In the forum thread on Star Jasmine below, why does the poster whose plant grows on an east-facing fence believe its leaf color is more intense this year? Please answer in one to three sentences.

**SELECTED PASSAGE**.

*** Begin section ***

However, in my RHS book it says that this climber has "bronze winter foliage".

I'm wondering if the soil type in which the shrub is planted, and its location in the garden, could both affect whether the leaves change colour. In other words, if the climber is protected from the worst of the winter weather, such as cold winds, it remains more green ?

20 Feb, 2009


High TT. I've scanned the covers of the books I used and in both of these there is confirmation that the climber is in fact Trachleospermum jasmonoides. The two texts above were scanned from these two books also pictured above.

20 Feb, 2009


It seems even the RHS books are not consistent. Lol.

I've started looking up on the internet about Tj ( when my puppy allows me ~ Lol ) So far I've seen comments saying that leaves might go red if the plant is stressed or short of water.

Confused of Essex ~
is your Tj growing in a pot or in the ground ?
Which type of soil ?
How long has it been planted in that position ?

I looked up Tj aka Star Jasmine on the BBC garden info.
It says skill level ~ experienced. Well-drained soil.
Dark green leaves which turn bronze in winter.
Protect from cold, drying winds.

I smiled at the skill level required. I've actually grown extra Tj's from cuttings just pushed into compost !

Star Jasmine appears very hardy when planted outdoors in my gardens. Maybe I've just been lucky. :o)

20 Feb, 2009


I know what you mean about "skill level", I've grown things over the years which I have nowhere near the skill I'm supposed to need and on the other hand have failed many, many times with seeds and plants which are supposed to be simple. As you say, luck must come into it.
As far as your comments about soil etc. My plant has been in two different positions in the garden over the three or four years I've had it. I transplanted it about two years ago into its present position. My soil is neutral to slightly acid and reasonably well drained. The plant is in the ground and has received lots of water in winter due to the weather and in the summer is watered daily by me. It is growing on an east facing fence but is reasonably sheltered. Irrespective of where it was planted, each year it has produced the leaf colour shown above, the only difference is that this year the colour is more intense. I put that down to the fact that the plant is getting older and more established.

20 Feb, 2009


That's really interesting.
Your comments about about "skill level" are so true.
I've had the same experiences :o)

One of my RHS books says Tj is a plant which is suitable for very alkaline soil. Maybe the more acid the soil, the more likely to get the bronze winter colour ? Just a thought.

When puppy allows, I'll try to do more research.
That could be in 2016. Lol.

Eventually we can jointly write a book about Tj ~
by Toto and Terratoonie. Lol.

20 Feb, 2009


Thanks for your comments. I to will do further research and get back to you and like you it won't be immediately as although I don't have a puppy, mores the pity, I do have a wife who thinks I should get on with some work. Never mind, I'll sneak back to the computer soon.

20 Feb, 2009



20 Feb, 2009


I have just looked in my "RHS Illustrated Dictionary of Gardening" and found a reference to confirm Dotty's twenty species (thanks Dotty). It also speaks of Trachelospermum japonicum which has leaves which turn bronze in autumn but this variety has leaves that are either veined white and Wilsonii which has leaves flushed red-bronze to maroon in winter. As Dotty suggested it looks as though I have wilsonii (thanks again dotty) as mine does not have the white vein in the leaf..

20 Feb, 2009


Well done on your research. :o)

20 Feb, 2009


Glad to help folks......

23 Feb, 2009


Hi Toto. Just found you blog about your trachelospermum. I think you seem to have trachelospermum jasminoides variegatum which definitely has leaves that turn coppery red in the winter. I have the TJ variegatum 'tricolour' which has even more interesting leaves - some are green with white edges, some are green with white splotches, some are green with red splotches, some are pink with red or brown splotches.... I have posted a photo of it if you're interested.

17 Mar, 2009


Thanks Bernieh. I will certainly take a look at the photo you have submitted. It sounds like a very nice plant you have.

*** End section ***

**EXTRACTED RECORDS**.
*** Begin section ***

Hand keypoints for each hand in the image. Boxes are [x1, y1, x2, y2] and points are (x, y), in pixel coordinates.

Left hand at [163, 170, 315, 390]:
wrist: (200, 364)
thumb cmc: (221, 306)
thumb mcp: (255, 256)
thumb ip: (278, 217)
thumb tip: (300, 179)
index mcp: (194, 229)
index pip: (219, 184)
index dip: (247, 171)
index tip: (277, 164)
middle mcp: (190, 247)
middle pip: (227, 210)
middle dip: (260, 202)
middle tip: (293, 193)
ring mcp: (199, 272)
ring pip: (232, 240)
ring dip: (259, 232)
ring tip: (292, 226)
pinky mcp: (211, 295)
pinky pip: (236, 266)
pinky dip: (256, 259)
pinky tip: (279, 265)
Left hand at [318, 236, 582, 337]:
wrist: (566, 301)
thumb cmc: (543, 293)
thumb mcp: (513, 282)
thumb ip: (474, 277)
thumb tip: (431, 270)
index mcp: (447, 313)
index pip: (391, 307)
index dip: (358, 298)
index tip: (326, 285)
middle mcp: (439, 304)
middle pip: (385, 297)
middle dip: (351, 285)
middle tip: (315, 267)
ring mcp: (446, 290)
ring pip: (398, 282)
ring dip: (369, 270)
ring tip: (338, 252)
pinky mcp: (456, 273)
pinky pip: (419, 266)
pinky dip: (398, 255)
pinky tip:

*** End section ***

**ANSWER**.
The poster believes the color is more intense because the plant is getting older and more established. Location isn't the cause, since the plant has produced the same leaf color every year wherever it was planted.